Five minutes later she’s playing guitar and singing, with a huge smile on her face, to the smallest house we’ve had yet. And she’s still smiling like she means it, because she does mean it. And I’m smiling with her, for her, and for the show. It’s the last show in the run. The last in this fellowship. The show might play again but it’s unlikely it’ll be the same configuration of players. They’re all giving it a celebration kick despite a small last house, playing for the material and each other, and taking care of the audience. It’s a show about Beatrix Potter, performed on her birthday anniversary today, with two men and two women. It’s musical, weird, silly and fun. It’s mostly for kids. Actors play well to kids because we’ve got ADHD in common. And it’s a lovely piece.

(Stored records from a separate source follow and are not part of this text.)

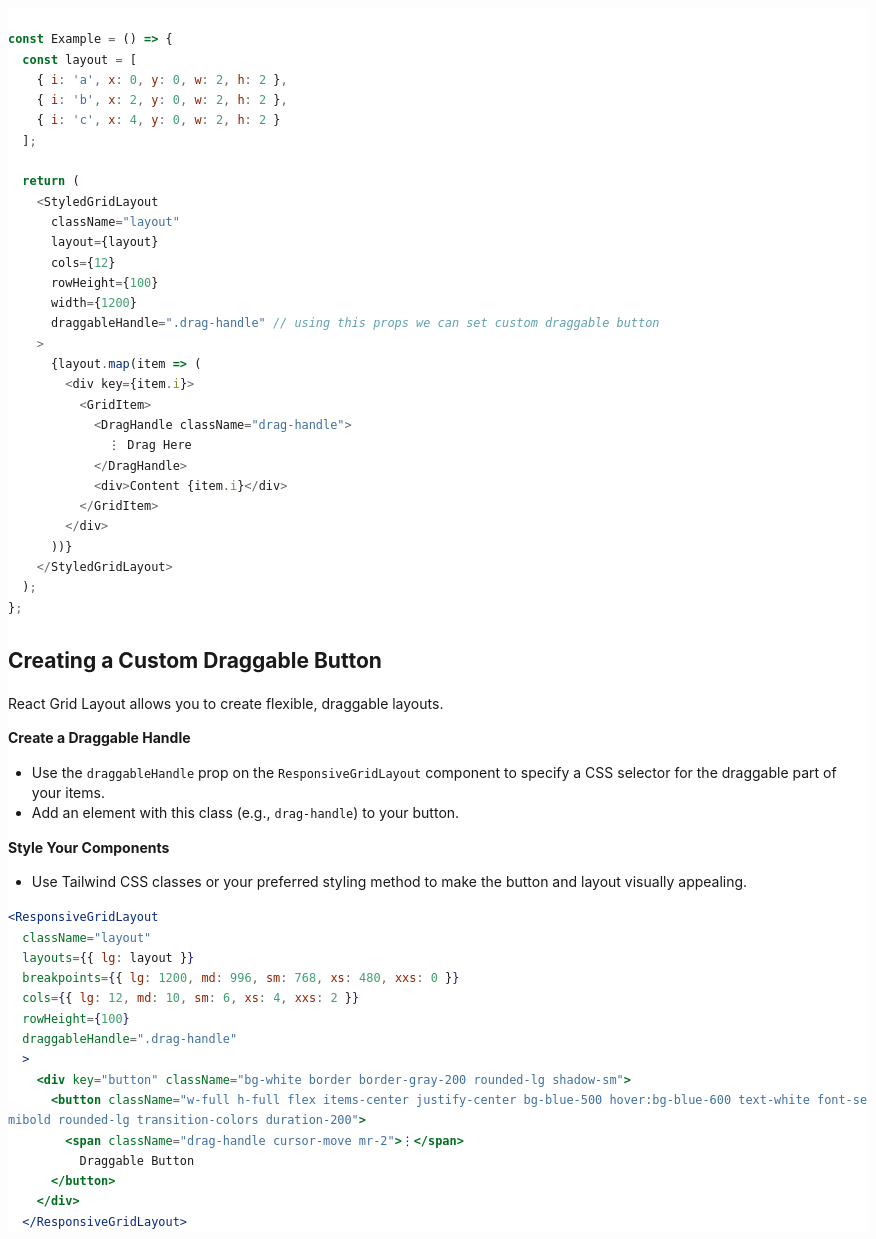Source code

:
 ```javascript

const Example = () => {
  const layout = [
    { i: 'a', x: 0, y: 0, w: 2, h: 2 },
    { i: 'b', x: 2, y: 0, w: 2, h: 2 },
    { i: 'c', x: 4, y: 0, w: 2, h: 2 }
  ];

  return (
    <StyledGridLayout
      className="layout"
      layout={layout}
      cols={12}
      rowHeight={100}
      width={1200}
      draggableHandle=".drag-handle" // using this props we can set custom draggable button
    >
      {layout.map(item => (
        <div key={item.i}>
          <GridItem>
            <DragHandle className="drag-handle">
              ⋮ Drag Here
            </DragHandle>
            <div>Content {item.i}</div>
          </GridItem>
        </div>
      ))}
    </StyledGridLayout>
  );
};
```

## Creating a Custom Draggable Button
React Grid Layout allows you to create flexible, draggable layouts.

**Create a Draggable Handle**

- Use the `draggableHandle` prop on the `ResponsiveGridLayout` component to specify a CSS selector for the draggable part of your items.
- Add an element with this class (e.g., `drag-handle`) to your button.

**Style Your Components**

- Use Tailwind CSS classes or your preferred styling method to make the button and layout visually appealing.

```jsx
<ResponsiveGridLayout
  className="layout"
  layouts={{ lg: layout }}
  breakpoints={{ lg: 1200, md: 996, sm: 768, xs: 480, xxs: 0 }}
  cols={{ lg: 12, md: 10, sm: 6, xs: 4, xxs: 2 }}
  rowHeight={100}
  draggableHandle=".drag-handle"
  >
    <div key="button" className="bg-white border border-gray-200 rounded-lg shadow-sm">
      <button className="w-full h-full flex items-center justify-center bg-blue-500 hover:bg-blue-600 text-white font-semibold rounded-lg transition-colors duration-200">
        <span className="drag-handle cursor-move mr-2">⋮</span>
          Draggable Button
      </button>
    </div>
  </ResponsiveGridLayout>
```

Knowing the voyage that the props have been on, it’s a joy to note that every single one of them is used. They aren’t just generic dressing. The van was worth it, to let them have the ease they have. It’s enough to be playing multiple instruments and characters outdoors in the wind and the potential rainstorms. At least they knew their props and didn’t discover too late that the trunk opens the wrong way or the bell doesn’t ring etc.

It’s almost 2 and I’m still up writing here in Easingwold while an old friend sleeps in my bed in London. I have a full-on day again driving around London tomorrow despite a massive cycle event that will inevitably cause me no end of hassle. And then I’ll sleep here tomorrow night. I reckon it’s a minimum twelve hours non stop driving.

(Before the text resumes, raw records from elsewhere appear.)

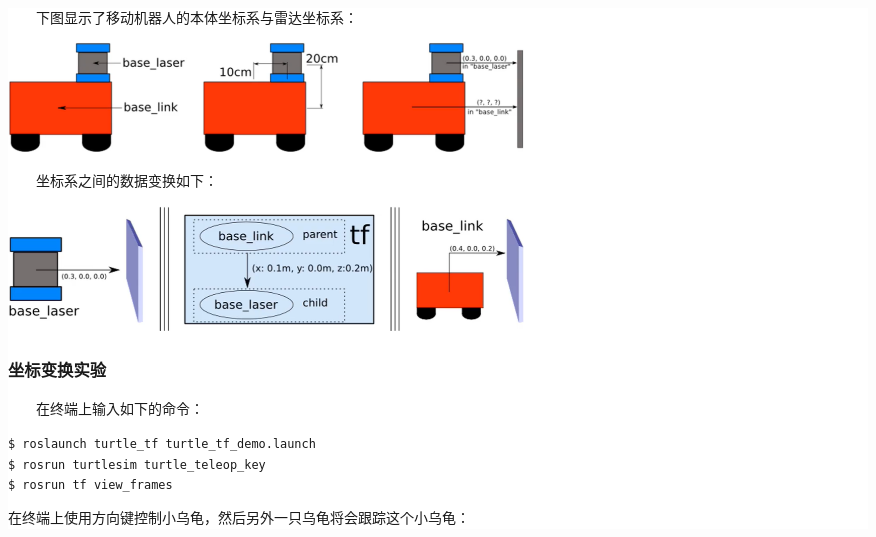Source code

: &emsp;&emsp;下图显示了移动机器人的本体坐标系与雷达坐标系：

<img src="./ROS中的坐标系管理系统/移动机器人的本体坐标系与雷达坐标系.png" width="60%">

&emsp;&emsp;坐标系之间的数据变换如下：

<img src="./ROS中的坐标系管理系统/坐标系之间的数据变换.png" width="60%">

### 坐标变换实验

&emsp;&emsp;在终端上输入如下的命令：

``` bash
$ roslaunch turtle_tf turtle_tf_demo.launch
$ rosrun turtlesim turtle_teleop_key
$ rosrun tf view_frames
```

在终端上使用方向键控制小乌龟，然后另外一只乌龟将会跟踪这个小乌龟：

We just raised a glass to a man who died yesterday, who set up a fantastic theatre in the north. My host knew him well, and used to cast his shows. I never met him, and would have liked to. He made lovely clear work, gained huge respect for his theatre and helped many of my friends at the start of their careers. It was pleasant to raise a glass to his memory. Even if I never directly benefited from his existence, and indeed sought to work with him to no avail, I still derived entertainment in his theatre, and he helped my friends. RIP Braham Murray. And for the rest of us, onwards!